-- SUPPLIED INFORMATION follows --
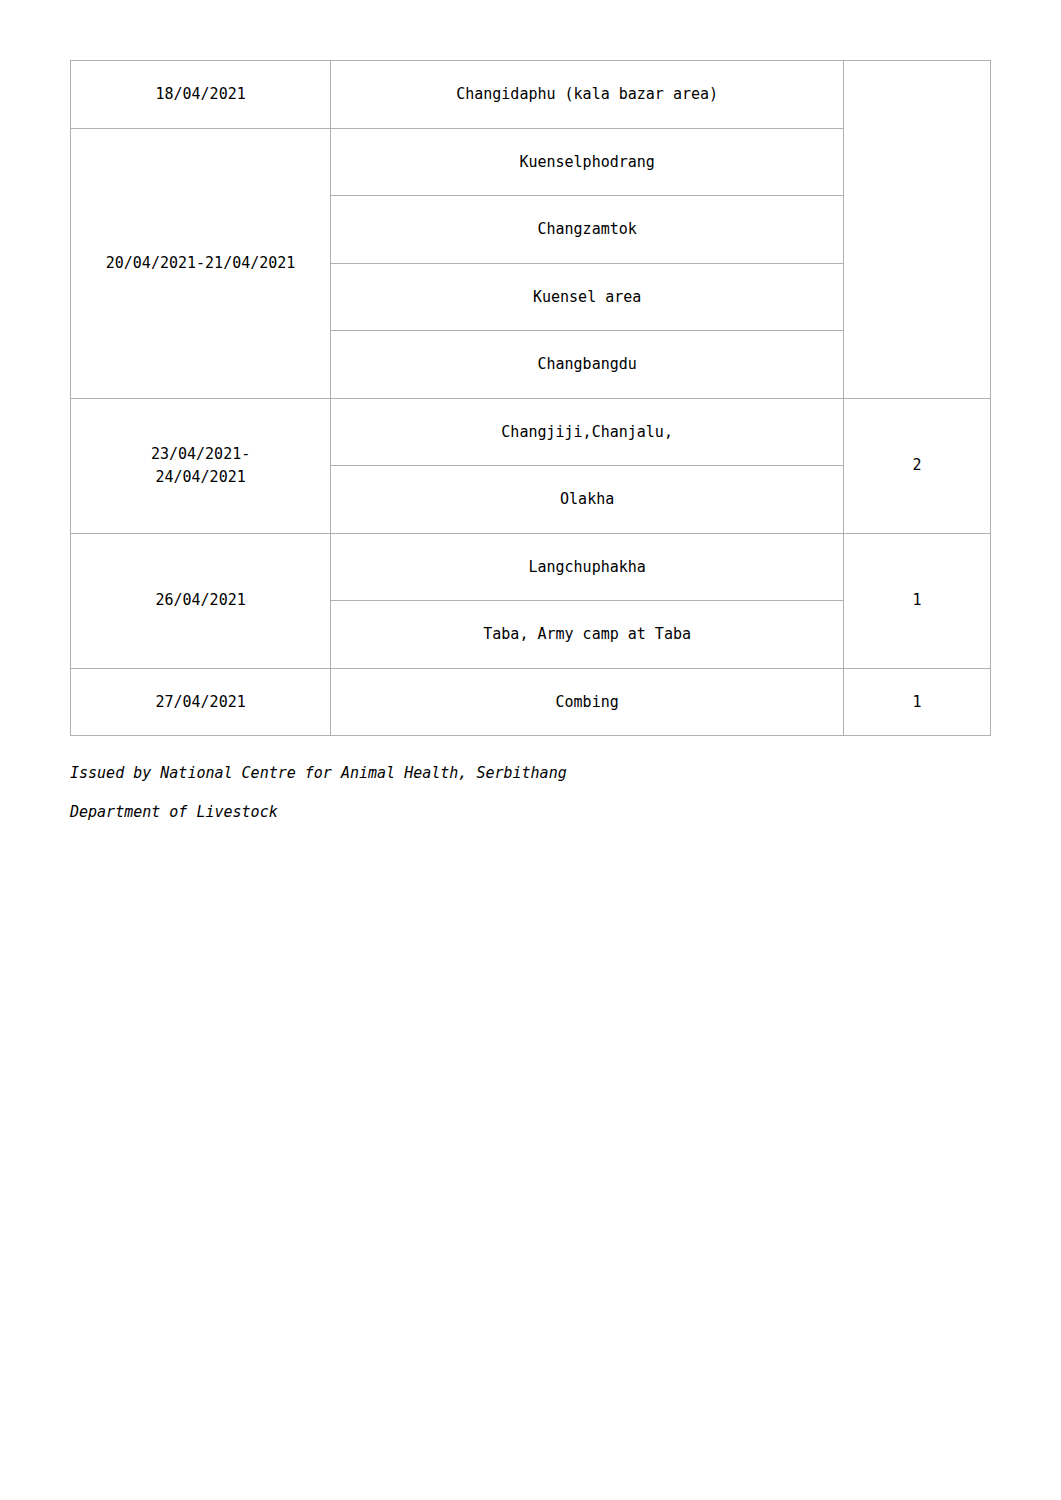| 18/04/2021 | Changidaphu (kala bazar area) | |
| 20/04/2021-21/04/2021 | Kuenselphodrang |
| Changzamtok |
| Kuensel area |
| Changbangdu |
| 23/04/2021- 24/04/2021 | Changjiji,Chanjalu, | 2 |
| Olakha |
| 26/04/2021 | Langchuphakha | 1 |
| Taba, Army camp at Taba |
| 27/04/2021 | Combing | 1 |
Issued by National Centre for Animal Health, Serbithang
Department of Livestock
-- SUPPLIED INFORMATION concluded --
• [WORK REQUIRED] Would you repeat the entries exactly, but with no pictures?

• [OUTPUT]
| 18/04/2021 | Changidaphu (kala bazar area) | |
| 20/04/2021-21/04/2021 | Kuenselphodrang |
| Changzamtok |
| Kuensel area |
| Changbangdu |
| 23/04/2021- 24/04/2021 | Changjiji,Chanjalu, | 2 |
| Olakha |
| 26/04/2021 | Langchuphakha | 1 |
| Taba, Army camp at Taba |
| 27/04/2021 | Combing | 1 |
Issued by National Centre for Animal Health, Serbithang
Department of Livestock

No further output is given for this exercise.